Alongside expected operational improvements, JPMorgan noted that Exponent's diversified business model should underpin healthy free cash flow generation. The bank also described the stock as trading at what it considers a trough multiple, implying potential valuation upside as fundamentals recover and multiples normalize.


Recent quarterly results and peer reactions

Supporting the analyst interest, Exponent reported a robust third quarter for 2025, beating both earnings and revenue projections. The company posted earnings per share of $0.55 versus a consensus projection of $0.51, and revenue of $147.1 million compared with an expected $131.78 million. Those results have been followed by analyst adjustments.

William Blair moved Exponent's rating from Market Perform to Outperform following the strong quarter. UBS raised its price target on Exponent to $81 from $76 while keeping a Neutral rating after investor meetings in which Exponent's management expressed optimism about the company's business outlook. Collectively, these developments reflect a generally positive shift in sentiment among analysts and investors regarding Exponent's near-term trajectory.
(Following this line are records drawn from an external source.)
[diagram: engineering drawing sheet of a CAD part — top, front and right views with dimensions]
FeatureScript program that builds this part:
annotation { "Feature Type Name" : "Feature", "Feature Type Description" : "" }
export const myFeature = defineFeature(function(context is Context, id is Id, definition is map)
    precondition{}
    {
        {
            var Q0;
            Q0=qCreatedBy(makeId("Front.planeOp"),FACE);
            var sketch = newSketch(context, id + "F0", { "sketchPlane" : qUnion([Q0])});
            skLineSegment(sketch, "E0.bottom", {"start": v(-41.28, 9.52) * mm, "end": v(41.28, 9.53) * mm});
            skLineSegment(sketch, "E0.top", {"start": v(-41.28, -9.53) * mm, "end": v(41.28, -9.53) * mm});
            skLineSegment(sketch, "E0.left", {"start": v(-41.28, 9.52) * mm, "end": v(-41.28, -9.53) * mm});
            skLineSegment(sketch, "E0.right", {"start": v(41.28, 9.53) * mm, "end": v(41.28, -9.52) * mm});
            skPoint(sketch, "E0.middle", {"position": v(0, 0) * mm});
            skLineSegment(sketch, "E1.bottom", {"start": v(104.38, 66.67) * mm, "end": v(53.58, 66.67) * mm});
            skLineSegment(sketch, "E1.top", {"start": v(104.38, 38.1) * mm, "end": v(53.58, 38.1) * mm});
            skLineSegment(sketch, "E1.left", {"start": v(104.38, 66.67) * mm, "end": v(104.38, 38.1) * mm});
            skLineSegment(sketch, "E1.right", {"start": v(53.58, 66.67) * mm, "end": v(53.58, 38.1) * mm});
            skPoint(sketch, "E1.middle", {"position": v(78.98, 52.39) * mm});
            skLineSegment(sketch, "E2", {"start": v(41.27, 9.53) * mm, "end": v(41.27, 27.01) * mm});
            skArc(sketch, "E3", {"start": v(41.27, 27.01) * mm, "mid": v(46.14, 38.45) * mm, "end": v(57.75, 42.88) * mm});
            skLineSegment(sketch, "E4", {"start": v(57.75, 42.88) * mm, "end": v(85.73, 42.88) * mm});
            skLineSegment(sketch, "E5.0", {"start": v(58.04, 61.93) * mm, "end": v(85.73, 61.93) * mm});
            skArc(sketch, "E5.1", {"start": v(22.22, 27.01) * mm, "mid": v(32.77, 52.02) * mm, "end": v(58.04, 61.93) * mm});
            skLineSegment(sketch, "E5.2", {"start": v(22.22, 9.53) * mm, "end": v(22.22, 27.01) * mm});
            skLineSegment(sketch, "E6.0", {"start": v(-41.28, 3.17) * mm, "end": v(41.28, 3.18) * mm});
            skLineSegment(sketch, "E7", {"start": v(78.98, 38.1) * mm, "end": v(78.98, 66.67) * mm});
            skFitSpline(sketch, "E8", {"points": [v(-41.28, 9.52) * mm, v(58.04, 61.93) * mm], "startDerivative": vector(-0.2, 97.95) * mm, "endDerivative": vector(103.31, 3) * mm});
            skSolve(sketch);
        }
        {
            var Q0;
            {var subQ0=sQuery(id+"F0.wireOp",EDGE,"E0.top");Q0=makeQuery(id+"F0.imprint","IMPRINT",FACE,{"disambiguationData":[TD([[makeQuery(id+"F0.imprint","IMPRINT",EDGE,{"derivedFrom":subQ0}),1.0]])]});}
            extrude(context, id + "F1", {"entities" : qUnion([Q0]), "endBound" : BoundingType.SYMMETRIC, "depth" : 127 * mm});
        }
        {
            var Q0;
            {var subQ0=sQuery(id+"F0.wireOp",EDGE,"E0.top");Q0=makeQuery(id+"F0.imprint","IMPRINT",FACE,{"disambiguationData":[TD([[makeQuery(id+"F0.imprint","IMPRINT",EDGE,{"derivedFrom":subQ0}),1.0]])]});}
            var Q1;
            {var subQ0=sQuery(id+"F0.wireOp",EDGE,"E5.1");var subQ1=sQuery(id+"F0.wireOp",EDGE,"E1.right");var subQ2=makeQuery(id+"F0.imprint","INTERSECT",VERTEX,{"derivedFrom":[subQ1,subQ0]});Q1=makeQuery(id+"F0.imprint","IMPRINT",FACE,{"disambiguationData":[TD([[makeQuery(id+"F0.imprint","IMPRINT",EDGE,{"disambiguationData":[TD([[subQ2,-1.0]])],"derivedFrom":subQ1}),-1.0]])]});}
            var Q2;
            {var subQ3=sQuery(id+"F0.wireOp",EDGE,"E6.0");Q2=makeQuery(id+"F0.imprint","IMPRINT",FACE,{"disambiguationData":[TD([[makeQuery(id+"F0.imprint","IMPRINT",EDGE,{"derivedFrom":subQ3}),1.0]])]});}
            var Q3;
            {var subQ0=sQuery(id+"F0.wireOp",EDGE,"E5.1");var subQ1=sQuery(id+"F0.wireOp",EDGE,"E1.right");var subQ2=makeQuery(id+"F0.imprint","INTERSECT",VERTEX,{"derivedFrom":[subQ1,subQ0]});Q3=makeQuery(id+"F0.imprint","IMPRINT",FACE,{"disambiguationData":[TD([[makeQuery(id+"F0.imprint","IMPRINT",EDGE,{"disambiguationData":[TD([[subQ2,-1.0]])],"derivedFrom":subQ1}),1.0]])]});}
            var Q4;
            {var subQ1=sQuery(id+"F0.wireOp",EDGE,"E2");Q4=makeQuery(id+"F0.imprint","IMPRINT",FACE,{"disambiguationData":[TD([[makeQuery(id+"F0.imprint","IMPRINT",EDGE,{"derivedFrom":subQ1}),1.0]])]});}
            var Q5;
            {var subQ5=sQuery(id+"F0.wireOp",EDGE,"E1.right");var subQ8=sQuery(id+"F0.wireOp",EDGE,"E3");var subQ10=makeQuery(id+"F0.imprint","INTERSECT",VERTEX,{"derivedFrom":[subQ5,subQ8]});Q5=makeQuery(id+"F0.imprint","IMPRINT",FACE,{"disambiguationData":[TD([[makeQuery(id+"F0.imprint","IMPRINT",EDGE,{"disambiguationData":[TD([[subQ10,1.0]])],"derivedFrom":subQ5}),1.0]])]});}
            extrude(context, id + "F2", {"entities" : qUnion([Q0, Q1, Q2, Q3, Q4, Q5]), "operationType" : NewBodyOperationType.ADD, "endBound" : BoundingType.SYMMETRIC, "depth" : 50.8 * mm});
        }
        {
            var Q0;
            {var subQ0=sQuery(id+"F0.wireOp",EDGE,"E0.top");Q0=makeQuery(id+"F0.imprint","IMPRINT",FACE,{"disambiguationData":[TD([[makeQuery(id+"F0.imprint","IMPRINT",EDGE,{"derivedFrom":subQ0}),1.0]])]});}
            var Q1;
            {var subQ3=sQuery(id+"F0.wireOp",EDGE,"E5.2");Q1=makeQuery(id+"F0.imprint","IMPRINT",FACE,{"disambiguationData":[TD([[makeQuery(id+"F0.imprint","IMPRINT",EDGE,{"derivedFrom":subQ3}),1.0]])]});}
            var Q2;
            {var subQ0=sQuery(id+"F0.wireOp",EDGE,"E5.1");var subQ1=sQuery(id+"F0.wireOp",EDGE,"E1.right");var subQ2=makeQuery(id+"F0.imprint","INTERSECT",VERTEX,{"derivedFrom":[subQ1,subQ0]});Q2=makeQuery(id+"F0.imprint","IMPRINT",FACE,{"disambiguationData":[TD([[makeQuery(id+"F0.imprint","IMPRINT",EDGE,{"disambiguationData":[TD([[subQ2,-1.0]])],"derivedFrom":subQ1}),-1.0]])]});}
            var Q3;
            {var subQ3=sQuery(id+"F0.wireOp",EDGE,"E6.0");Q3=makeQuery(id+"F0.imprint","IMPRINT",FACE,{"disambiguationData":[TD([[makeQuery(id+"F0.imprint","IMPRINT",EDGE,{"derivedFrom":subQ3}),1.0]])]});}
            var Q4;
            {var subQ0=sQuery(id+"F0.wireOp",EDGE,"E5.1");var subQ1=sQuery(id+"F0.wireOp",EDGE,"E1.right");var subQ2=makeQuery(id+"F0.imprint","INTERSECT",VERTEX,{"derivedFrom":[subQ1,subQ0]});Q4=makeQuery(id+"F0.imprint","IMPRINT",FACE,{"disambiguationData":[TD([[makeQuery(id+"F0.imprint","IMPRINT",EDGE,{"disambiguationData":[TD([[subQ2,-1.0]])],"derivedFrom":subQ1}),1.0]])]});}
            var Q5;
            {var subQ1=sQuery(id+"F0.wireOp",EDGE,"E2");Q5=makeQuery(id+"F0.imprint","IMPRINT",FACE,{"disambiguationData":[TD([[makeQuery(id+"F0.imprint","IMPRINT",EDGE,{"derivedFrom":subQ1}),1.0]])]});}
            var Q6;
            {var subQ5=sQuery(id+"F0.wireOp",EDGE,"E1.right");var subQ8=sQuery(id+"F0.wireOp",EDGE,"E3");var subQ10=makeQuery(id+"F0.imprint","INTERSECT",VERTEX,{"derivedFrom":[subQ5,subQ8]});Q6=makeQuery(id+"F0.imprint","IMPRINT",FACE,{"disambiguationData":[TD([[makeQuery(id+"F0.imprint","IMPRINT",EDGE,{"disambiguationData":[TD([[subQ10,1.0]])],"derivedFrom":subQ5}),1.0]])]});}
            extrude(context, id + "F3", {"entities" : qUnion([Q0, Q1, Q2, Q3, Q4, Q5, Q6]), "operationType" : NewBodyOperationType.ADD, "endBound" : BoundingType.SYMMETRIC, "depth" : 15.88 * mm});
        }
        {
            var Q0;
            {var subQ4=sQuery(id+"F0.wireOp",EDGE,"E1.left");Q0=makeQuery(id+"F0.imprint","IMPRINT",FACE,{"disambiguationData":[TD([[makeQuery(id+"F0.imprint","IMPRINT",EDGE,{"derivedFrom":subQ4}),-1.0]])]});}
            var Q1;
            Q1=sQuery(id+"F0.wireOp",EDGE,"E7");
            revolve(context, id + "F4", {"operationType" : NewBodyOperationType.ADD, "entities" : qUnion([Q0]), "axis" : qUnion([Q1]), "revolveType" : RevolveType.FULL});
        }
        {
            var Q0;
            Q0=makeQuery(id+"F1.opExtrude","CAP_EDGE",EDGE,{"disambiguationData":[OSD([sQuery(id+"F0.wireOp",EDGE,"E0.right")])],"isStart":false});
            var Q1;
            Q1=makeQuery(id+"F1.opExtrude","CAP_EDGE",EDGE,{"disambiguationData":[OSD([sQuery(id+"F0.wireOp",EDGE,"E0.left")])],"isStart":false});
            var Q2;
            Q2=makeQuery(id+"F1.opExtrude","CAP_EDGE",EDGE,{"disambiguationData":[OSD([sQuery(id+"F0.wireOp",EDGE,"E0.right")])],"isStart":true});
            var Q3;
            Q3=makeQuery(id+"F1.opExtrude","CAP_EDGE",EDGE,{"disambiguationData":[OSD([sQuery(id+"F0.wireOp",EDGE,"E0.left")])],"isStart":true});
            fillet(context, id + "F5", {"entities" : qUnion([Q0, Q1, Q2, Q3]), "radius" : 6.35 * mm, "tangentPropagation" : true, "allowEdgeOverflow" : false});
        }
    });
What this means for markets and investors

JPMorgan's initiation adds a high-profile institutional endorsement of Exponent's rebound potential, blending fundamental observations from on-site visits with financial modeling that forecasts accelerating top-line growth and margin improvement. The suite of analyst reactions to recent quarterly results demonstrates elevated attention to execution and cash-generation metrics within the science and engineering consulting sector.

Risks

  • Current valuation is assessed by some measures as slightly above calculated Fair Value - this could limit near-term upside if fundamentals do not improve as projected (impacts equity investors and valuation-sensitive market participants).
  • Rebound assumptions rest on easing headwinds and improved utilization; slower-than-expected recovery in utilization would pressure margin expansion and free cash flow (impacts professional and engineering services sector and corporate clients).